:: PROVIDED ENTRIES ::

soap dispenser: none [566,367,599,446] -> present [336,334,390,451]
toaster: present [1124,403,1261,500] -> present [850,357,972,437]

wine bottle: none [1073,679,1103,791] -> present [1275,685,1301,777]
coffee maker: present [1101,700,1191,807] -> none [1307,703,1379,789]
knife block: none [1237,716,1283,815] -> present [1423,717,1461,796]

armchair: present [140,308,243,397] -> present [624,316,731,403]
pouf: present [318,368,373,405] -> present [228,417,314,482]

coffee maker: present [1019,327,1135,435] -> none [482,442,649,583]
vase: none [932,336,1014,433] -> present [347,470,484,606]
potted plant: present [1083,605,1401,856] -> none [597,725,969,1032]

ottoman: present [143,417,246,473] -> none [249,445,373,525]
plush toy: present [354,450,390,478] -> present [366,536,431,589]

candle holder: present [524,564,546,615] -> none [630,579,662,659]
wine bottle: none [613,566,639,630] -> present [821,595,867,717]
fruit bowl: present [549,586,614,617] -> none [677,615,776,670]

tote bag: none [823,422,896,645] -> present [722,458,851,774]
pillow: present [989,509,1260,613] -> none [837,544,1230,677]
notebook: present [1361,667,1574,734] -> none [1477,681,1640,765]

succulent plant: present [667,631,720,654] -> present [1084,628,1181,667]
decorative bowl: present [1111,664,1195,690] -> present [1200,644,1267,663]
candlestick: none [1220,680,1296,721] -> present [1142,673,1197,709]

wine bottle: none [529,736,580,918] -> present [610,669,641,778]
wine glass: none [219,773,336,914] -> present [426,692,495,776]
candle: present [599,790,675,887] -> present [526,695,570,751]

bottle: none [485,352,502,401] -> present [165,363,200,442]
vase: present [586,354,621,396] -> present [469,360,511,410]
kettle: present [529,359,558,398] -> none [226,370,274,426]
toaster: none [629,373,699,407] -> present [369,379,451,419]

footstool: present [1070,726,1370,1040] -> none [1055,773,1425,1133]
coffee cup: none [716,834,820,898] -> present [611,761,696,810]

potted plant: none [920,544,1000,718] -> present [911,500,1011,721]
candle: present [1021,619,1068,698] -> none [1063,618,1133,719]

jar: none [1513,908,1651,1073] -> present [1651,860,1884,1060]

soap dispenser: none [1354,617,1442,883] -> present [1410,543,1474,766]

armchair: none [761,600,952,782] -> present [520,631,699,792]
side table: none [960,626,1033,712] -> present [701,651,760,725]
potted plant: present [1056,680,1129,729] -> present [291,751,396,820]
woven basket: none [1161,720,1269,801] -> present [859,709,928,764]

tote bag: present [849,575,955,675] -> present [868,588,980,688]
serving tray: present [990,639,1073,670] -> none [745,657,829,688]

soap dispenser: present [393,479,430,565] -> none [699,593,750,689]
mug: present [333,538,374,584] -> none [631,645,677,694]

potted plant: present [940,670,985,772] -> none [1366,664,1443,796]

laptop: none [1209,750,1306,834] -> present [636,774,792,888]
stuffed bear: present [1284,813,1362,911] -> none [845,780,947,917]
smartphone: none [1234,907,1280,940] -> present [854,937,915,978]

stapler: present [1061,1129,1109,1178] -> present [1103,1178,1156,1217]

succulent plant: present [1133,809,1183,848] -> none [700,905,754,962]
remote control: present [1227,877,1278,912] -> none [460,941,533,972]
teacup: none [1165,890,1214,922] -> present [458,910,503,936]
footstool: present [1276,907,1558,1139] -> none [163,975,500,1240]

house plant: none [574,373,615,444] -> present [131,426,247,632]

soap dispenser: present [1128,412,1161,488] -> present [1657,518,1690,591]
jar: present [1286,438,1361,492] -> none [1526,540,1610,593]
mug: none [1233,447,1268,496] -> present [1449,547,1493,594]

:::

GOAL OF THE EXERCISE: All lines above in which the word "vase" occurs should be identified and copied.

WRITTEN REPLY:
vase: none [932,336,1014,433] -> present [347,470,484,606]
vase: present [586,354,621,396] -> present [469,360,511,410]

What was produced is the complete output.